# [WRITTEN TASK]
Reproduce the complete listing without any deviation.

# [DATA EXTRACT]
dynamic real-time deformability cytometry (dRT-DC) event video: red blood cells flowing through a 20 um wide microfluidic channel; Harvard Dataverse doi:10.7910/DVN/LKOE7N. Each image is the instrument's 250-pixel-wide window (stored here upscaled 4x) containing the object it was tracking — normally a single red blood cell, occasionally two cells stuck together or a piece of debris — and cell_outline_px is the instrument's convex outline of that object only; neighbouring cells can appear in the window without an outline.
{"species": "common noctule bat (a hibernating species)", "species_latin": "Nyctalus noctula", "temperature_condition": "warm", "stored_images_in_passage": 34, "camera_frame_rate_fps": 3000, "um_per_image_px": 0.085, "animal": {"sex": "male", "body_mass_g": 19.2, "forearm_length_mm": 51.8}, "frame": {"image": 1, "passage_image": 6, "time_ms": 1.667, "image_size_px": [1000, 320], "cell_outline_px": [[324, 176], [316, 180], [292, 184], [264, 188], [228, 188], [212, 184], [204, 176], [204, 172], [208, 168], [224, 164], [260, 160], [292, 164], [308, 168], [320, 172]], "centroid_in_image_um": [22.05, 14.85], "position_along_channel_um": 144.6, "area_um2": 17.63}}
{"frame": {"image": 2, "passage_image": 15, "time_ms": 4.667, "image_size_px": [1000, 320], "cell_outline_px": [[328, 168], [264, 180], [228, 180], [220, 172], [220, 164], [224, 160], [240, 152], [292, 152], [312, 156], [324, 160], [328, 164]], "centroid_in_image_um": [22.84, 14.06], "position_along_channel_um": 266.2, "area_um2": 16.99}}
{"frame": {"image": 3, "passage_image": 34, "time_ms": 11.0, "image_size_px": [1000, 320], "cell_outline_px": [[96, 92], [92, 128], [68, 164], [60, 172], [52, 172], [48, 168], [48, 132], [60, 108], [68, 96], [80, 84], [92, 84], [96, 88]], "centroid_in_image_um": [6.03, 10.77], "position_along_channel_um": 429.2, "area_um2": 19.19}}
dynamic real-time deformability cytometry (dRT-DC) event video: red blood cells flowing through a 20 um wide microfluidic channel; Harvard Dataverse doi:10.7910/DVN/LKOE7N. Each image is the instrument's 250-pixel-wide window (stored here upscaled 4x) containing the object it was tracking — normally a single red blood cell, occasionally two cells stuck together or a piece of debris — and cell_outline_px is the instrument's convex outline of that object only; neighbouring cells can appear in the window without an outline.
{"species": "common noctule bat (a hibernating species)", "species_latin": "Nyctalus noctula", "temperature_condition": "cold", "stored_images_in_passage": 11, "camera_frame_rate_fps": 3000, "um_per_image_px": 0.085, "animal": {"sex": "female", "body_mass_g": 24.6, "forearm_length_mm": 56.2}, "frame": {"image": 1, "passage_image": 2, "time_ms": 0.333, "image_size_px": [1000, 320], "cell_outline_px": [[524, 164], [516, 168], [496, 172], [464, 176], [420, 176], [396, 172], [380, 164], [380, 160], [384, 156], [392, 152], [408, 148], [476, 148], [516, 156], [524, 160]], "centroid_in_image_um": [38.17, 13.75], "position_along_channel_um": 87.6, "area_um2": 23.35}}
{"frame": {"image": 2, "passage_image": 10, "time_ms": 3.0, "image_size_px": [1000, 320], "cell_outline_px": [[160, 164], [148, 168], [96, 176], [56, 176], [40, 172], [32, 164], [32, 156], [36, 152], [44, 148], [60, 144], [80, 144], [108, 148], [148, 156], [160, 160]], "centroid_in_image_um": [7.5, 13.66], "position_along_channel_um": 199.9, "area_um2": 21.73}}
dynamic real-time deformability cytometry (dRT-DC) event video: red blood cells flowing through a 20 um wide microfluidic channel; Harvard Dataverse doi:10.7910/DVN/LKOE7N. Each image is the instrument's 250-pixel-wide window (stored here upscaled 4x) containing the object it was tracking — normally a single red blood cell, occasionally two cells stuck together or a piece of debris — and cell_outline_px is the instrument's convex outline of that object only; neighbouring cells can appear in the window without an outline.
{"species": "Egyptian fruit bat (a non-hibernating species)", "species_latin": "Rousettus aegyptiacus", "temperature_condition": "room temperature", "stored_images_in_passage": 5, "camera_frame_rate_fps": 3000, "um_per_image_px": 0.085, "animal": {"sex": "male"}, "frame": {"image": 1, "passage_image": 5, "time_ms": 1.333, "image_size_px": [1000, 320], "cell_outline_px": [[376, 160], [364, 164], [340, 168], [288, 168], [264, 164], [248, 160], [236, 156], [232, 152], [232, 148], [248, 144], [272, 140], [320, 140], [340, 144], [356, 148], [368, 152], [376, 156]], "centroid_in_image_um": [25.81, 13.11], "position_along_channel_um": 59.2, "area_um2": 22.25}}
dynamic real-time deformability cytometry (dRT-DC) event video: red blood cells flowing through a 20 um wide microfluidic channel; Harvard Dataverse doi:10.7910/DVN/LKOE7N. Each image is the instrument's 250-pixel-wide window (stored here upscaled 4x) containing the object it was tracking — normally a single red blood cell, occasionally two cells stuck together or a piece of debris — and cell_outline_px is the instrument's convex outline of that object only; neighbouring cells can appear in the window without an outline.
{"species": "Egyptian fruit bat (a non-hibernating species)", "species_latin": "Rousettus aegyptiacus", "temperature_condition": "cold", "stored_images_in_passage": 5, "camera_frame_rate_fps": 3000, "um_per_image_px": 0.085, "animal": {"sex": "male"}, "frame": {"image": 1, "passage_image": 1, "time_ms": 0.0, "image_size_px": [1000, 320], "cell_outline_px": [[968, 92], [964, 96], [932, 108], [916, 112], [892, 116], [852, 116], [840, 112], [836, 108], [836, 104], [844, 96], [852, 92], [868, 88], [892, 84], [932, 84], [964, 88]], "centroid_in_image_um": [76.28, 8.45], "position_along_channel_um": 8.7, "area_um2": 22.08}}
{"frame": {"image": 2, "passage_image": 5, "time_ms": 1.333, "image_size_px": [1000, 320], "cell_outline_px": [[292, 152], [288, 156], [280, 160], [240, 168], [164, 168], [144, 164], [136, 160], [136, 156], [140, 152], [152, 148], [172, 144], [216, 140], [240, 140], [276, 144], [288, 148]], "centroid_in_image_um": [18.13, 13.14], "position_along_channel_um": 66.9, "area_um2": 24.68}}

# [WRITTEN RESPONSE]
dynamic real-time deformability cytometry (dRT-DC) event video: red blood cells flowing through a 20 um wide microfluidic channel; Harvard Dataverse doi:10.7910/DVN/LKOE7N. Each image is the instrument's 250-pixel-wide window (stored here upscaled 4x) containing the object it was tracking — normally a single red blood cell, occasionally two cells stuck together or a piece of debris — and cell_outline_px is the instrument's convex outline of that object only; neighbouring cells can appear in the window without an outline.
{"species": "common noctule bat (a hibernating species)", "species_latin": "Nyctalus noctula", "temperature_condition": "warm", "stored_images_in_passage": 34, "camera_frame_rate_fps": 3000, "um_per_image_px": 0.085, "animal": {"sex": "male", "body_mass_g": 19.2, "forearm_length_mm": 51.8}, "frame": {"image": 1, "passage_image": 6, "time_ms": 1.667, "image_size_px": [1000, 320], "cell_outline_px": [[324, 176], [316, 180], [292, 184], [264, 188], [228, 188], [212, 184], [204, 176], [204, 172], [208, 168], [224, 164], [260, 160], [292, 164], [308, 168], [320, 172]], "centroid_in_image_um": [22.05, 14.85], "position_along_channel_um": 144.6, "area_um2": 17.63}}
{"frame": {"image": 2, "passage_image": 15, "time_ms": 4.667, "image_size_px": [1000, 320], "cell_outline_px": [[328, 168], [264, 180], [228, 180], [220, 172], [220, 164], [224, 160], [240, 152], [292, 152], [312, 156], [324, 160], [328, 164]], "centroid_in_image_um": [22.84, 14.06], "position_along_channel_um": 266.2, "area_um2": 16.99}}
{"frame": {"image": 3, "passage_image": 34, "time_ms": 11.0, "image_size_px": [1000, 320], "cell_outline_px": [[96, 92], [92, 128], [68, 164], [60, 172], [52, 172], [48, 168], [48, 132], [60, 108], [68, 96], [80, 84], [92, 84], [96, 88]], "centroid_in_image_um": [6.03, 10.77], "position_along_channel_um": 429.2, "area_um2": 19.19}}
dynamic real-time deformability cytometry (dRT-DC) event video: red blood cells flowing through a 20 um wide microfluidic channel; Harvard Dataverse doi:10.7910/DVN/LKOE7N. Each image is the instrument's 250-pixel-wide window (stored here upscaled 4x) containing the object it was tracking — normally a single red blood cell, occasionally two cells stuck together or a piece of debris — and cell_outline_px is the instrument's convex outline of that object only; neighbouring cells can appear in the window without an outline.
{"species": "common noctule bat (a hibernating species)", "species_latin": "Nyctalus noctula", "temperature_condition": "cold", "stored_images_in_passage": 11, "camera_frame_rate_fps": 3000, "um_per_image_px": 0.085, "animal": {"sex": "female", "body_mass_g": 24.6, "forearm_length_mm": 56.2}, "frame": {"image": 1, "passage_image": 2, "time_ms": 0.333, "image_size_px": [1000, 320], "cell_outline_px": [[524, 164], [516, 168], [496, 172], [464, 176], [420, 176], [396, 172], [380, 164], [380, 160], [384, 156], [392, 152], [408, 148], [476, 148], [516, 156], [524, 160]], "centroid_in_image_um": [38.17, 13.75], "position_along_channel_um": 87.6, "area_um2": 23.35}}
{"frame": {"image": 2, "passage_image": 10, "time_ms": 3.0, "image_size_px": [1000, 320], "cell_outline_px": [[160, 164], [148, 168], [96, 176], [56, 176], [40, 172], [32, 164], [32, 156], [36, 152], [44, 148], [60, 144], [80, 144], [108, 148], [148, 156], [160, 160]], "centroid_in_image_um": [7.5, 13.66], "position_along_channel_um": 199.9, "area_um2": 21.73}}
dynamic real-time deformability cytometry (dRT-DC) event video: red blood cells flowing through a 20 um wide microfluidic channel; Harvard Dataverse doi:10.7910/DVN/LKOE7N. Each image is the instrument's 250-pixel-wide window (stored here upscaled 4x) containing the object it was tracking — normally a single red blood cell, occasionally two cells stuck together or a piece of debris — and cell_outline_px is the instrument's convex outline of that object only; neighbouring cells can appear in the window without an outline.
{"species": "Egyptian fruit bat (a non-hibernating species)", "species_latin": "Rousettus aegyptiacus", "temperature_condition": "room temperature", "stored_images_in_passage": 5, "camera_frame_rate_fps": 3000, "um_per_image_px": 0.085, "animal": {"sex": "male"}, "frame": {"image": 1, "passage_image": 5, "time_ms": 1.333, "image_size_px": [1000, 320], "cell_outline_px": [[376, 160], [364, 164], [340, 168], [288, 168], [264, 164], [248, 160], [236, 156], [232, 152], [232, 148], [248, 144], [272, 140], [320, 140], [340, 144], [356, 148], [368, 152], [376, 156]], "centroid_in_image_um": [25.81, 13.11], "position_along_channel_um": 59.2, "area_um2": 22.25}}
dynamic real-time deformability cytometry (dRT-DC) event video: red blood cells flowing through a 20 um wide microfluidic channel; Harvard Dataverse doi:10.7910/DVN/LKOE7N. Each image is the instrument's 250-pixel-wide window (stored here upscaled 4x) containing the object it was tracking — normally a single red blood cell, occasionally two cells stuck together or a piece of debris — and cell_outline_px is the instrument's convex outline of that object only; neighbouring cells can appear in the window without an outline.
{"species": "Egyptian fruit bat (a non-hibernating species)", "species_latin": "Rousettus aegyptiacus", "temperature_condition": "cold", "stored_images_in_passage": 5, "camera_frame_rate_fps": 3000, "um_per_image_px": 0.085, "animal": {"sex": "male"}, "frame": {"image": 1, "passage_image": 1, "time_ms": 0.0, "image_size_px": [1000, 320], "cell_outline_px": [[968, 92], [964, 96], [932, 108], [916, 112], [892, 116], [852, 116], [840, 112], [836, 108], [836, 104], [844, 96], [852, 92], [868, 88], [892, 84], [932, 84], [964, 88]], "centroid_in_image_um": [76.28, 8.45], "position_along_channel_um": 8.7, "area_um2": 22.08}}
{"frame": {"image": 2, "passage_image": 5, "time_ms": 1.333, "image_size_px": [1000, 320], "cell_outline_px": [[292, 152], [288, 156], [280, 160], [240, 168], [164, 168], [144, 164], [136, 160], [136, 156], [140, 152], [152, 148], [172, 144], [216, 140], [240, 140], [276, 144], [288, 148]], "centroid_in_image_um": [18.13, 13.14], "position_along_channel_um": 66.9, "area_um2": 24.68}}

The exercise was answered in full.